Yamaha's audio styles are in response to the Ketron Audya in my opinion.
If Ketron were any significant competition to Yamaha, I'd say you were probably right. But the audio feature on Ketron's hasn't equated to a massive spike in sales, and the other manufacturers don't seem to be losing significant market share to them.
Personally, I'm more of the opinion that audio has been added to Yamaha's because it is EASY... The code for audio manipulation is well matured, pretty bombproof (once upon a time, tempo and pitch manipulation of audio resulted in all kinds of nasty artifacts), and engineers versed it its use are commonplace.
Mind you, I said adding the audio features was EASY.... I didn't say it was easy to turn it into something PRACTICAL! Yamaha's engineers obviously found it easy to add the core audio functionality, but apparently found it hard to add the features that would make it of any real use...
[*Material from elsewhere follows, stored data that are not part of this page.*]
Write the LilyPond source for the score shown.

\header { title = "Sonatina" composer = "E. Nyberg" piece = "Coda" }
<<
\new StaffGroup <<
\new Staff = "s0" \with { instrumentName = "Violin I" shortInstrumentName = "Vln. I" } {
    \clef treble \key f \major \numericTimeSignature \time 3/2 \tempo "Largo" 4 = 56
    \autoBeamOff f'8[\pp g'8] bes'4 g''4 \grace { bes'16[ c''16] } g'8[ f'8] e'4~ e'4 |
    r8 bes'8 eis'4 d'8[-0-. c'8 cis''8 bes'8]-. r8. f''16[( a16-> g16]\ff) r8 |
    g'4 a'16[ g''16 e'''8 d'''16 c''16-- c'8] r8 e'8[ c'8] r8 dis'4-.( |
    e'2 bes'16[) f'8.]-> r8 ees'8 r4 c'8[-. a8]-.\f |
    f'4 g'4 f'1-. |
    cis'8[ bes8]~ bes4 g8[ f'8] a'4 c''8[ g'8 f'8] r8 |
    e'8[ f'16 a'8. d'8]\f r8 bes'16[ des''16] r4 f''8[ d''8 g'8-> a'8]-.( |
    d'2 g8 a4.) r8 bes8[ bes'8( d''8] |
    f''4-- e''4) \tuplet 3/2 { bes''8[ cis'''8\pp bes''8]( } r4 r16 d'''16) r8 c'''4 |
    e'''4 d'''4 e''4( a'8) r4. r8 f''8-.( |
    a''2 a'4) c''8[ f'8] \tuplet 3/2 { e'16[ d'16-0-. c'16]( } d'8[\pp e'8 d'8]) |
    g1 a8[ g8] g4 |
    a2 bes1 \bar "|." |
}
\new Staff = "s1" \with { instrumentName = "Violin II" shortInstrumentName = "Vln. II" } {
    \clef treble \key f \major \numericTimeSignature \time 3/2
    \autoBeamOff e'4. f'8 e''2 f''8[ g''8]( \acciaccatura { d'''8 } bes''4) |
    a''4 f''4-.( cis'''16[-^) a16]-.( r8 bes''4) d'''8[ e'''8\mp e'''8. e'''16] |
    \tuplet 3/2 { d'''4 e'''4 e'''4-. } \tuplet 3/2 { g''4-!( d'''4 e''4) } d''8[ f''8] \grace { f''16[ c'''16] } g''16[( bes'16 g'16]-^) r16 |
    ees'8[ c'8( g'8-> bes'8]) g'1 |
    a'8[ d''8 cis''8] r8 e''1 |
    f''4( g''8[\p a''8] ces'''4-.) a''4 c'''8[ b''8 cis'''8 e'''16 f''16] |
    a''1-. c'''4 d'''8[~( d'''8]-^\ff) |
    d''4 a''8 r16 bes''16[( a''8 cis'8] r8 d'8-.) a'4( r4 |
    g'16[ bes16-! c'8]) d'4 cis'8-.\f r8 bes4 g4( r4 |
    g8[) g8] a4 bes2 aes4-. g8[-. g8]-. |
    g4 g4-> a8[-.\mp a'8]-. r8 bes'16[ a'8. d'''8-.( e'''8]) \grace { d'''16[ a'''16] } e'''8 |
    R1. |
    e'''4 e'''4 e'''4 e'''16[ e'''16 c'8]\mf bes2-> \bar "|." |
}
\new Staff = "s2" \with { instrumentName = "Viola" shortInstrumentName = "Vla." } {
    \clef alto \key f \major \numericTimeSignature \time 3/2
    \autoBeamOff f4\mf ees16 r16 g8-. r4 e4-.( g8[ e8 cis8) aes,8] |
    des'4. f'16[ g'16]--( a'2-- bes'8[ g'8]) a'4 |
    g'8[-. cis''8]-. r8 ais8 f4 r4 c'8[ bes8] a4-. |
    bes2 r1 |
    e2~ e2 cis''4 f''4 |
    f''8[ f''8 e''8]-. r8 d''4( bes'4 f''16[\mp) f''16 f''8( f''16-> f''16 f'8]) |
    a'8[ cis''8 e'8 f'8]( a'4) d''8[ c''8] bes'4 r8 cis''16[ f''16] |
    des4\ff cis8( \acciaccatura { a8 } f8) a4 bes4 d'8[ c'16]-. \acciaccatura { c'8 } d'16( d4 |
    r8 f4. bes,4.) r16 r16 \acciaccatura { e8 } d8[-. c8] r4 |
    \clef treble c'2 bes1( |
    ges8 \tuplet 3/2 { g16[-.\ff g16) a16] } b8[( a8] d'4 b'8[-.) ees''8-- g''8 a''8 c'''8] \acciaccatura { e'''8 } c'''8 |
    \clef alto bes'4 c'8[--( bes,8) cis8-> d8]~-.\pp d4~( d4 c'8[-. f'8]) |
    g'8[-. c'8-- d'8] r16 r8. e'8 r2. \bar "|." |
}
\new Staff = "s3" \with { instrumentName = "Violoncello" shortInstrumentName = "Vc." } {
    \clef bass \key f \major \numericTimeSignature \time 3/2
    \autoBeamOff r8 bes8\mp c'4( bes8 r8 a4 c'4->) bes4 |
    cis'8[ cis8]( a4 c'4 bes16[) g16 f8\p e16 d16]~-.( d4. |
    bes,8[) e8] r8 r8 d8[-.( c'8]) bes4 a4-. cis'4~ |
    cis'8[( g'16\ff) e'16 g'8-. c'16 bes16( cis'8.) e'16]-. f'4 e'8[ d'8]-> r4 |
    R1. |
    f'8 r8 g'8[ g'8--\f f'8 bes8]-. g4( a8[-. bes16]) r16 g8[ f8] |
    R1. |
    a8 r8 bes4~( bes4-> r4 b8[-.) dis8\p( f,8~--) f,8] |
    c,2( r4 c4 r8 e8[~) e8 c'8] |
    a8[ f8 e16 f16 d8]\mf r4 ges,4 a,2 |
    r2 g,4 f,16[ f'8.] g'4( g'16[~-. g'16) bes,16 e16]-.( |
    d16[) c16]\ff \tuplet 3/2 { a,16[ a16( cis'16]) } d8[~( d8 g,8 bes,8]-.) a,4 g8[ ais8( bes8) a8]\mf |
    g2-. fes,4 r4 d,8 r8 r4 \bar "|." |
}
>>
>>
And this, finally, cements why I think Ketron had no influence at all Yamaha's decision to go audio drums. Let's face it, if Yamaha had spent any time with a Ketron, they might have actually got it RIGHT! They have ignored every single audio feature on Ketron's that makes it a practical feature -
Most of the styles being audio (so you aren't forced to use MIDI styles most of the time), easy import of your own audio into a style, fast, practical loading of new audio styles, and looping capability on the audio.
Yamaha may not even have heard of Ketron (they big in Japan?)!